*CONSIGNE*.
D'après l'article sur Alep, dans quel but Poutine vise-t-il, par ses bombardements, les positions encore tenues par l'opposition modérée au régime ?

*EXTRAIT*.
______

Sauver Alep et la Syrie libre

Article  •  Publié sur Souria Houria le 14 février 2016

Alors que l’aviation russe écrase la ville d’Alep sous les bombes, des dizaines de milliers de Syriens sont contraints de prendre le chemin de l’exil. Parmi cette foule de réfugiés, des familles entières, des enfants fuient dans des conditions terribles. Cinq ans après le début du soulèvement contre la dictature Assad et après des centaines de milliers de morts et des millions d’exilés, il faut empêcher Poutine d’imposer sa loi.

Selon des insurgés syriens confrontés à l’intervention militaire russe, les pourparlers de paix sur la Syrie, lancés le 29 janvier à Genève, sont « de la poudre aux yeux, une simple photo pour la galerie, ces négociations sont vouées à l’échec ». On assiste en effet aux efforts conjugués du pouvoir de Damas, de la Russie et de l’Iran pour conjurer toute avancée vers une solution1 pacifique. Poutine a fait le choix d’anéantir toute possibilité de négociation, au moment même où l’ONU était enfin parvenue à être claire sur les exigences d’un processus de paix.

Les gouvernements occidentaux toujours lâches face au clan de la dictature

300 : c’est le nombre des enfants disparus par noyade lors de la traversée des réfugiés syriens. On doit y ajouter le nombre des adultes également disparus. Face à cette fuite éperdue de ceux qui préfèrent risquer la mort en mer plutôt que la terreur en Syrie, les réactions dans les pays européens se partagent entre une solidarité bienveillante et une hostilité de mouvances xénophobes. On peut s’étonner d’entendre si peu de voix faire le rapprochement entre les effets et les causes, c’est-à-dire entre cette fuite éperdue et l’épouvante de la terreur d’État. Au risque de passer sous silence un élément majeur : le rêve des arrivants n’est pas d’oublier d’où ils viennent et ce qui les a fait partir, mais de voir enfin la chute de la dictature et celle de sa créature Daech, au profit d’une Syrie libre et démocratique.

Se borner à accueillir – ce qui est absolument nécessaire et honorable – sans peser pour la fin du cauchemar syrien, c’est se placer de fait dans le cas de figure d’une Syrie progressivement vidée de ses habitants. Elle sera alors totalement livrée au duo mortifère Assad-Daech et au régime dictatorial et clérical iranien.

320, c’est le nombre des bombardements russes en Syrie2, depuis le lancement des « pourparlers » sous l’égide de l’ONU, essentiellement sur les quartiers hostiles à la dictature. En détruisant les positions encore tenues par l’opposition modérée au régime, V. Poutine arrivé à la rescousse de la dictature, entend neutraliser ceux qui incarnent un avenir de la Syrie sans le clan Assad.

______

*DONNÉES ENREGISTRÉES*.
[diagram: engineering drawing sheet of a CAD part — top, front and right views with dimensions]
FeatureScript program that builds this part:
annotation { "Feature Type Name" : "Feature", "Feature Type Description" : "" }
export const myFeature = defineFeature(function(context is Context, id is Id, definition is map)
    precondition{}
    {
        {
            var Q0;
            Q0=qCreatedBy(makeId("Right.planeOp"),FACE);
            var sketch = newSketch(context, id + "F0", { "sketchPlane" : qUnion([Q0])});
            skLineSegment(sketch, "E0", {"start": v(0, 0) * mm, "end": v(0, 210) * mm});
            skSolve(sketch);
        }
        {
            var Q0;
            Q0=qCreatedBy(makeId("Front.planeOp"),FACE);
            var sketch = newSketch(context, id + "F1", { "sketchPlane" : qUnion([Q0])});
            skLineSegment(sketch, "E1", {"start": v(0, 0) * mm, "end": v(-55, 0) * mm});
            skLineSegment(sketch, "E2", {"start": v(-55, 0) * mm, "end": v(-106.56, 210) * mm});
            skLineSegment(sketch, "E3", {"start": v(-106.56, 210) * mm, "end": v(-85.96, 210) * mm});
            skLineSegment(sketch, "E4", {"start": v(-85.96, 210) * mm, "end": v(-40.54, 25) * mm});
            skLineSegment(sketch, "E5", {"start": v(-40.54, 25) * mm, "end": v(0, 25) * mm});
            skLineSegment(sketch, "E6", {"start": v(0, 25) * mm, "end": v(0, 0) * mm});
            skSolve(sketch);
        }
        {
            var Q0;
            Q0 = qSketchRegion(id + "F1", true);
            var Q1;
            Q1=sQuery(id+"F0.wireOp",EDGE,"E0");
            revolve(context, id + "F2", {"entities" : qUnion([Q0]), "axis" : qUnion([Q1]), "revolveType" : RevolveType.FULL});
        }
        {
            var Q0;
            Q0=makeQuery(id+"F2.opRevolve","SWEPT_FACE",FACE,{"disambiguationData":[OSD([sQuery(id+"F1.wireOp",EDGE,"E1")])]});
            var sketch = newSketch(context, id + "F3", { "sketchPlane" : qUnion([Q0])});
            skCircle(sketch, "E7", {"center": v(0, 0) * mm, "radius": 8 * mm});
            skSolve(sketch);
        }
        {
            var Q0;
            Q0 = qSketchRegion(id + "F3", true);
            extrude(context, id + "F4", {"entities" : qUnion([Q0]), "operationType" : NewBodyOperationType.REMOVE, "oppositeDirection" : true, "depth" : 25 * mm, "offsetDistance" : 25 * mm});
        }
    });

______

*CORRIGÉ*.
Venu à la rescousse de la dictature, Poutine cherche, en détruisant ces positions, à neutraliser ceux qui incarnent un avenir de la Syrie sans le clan Assad.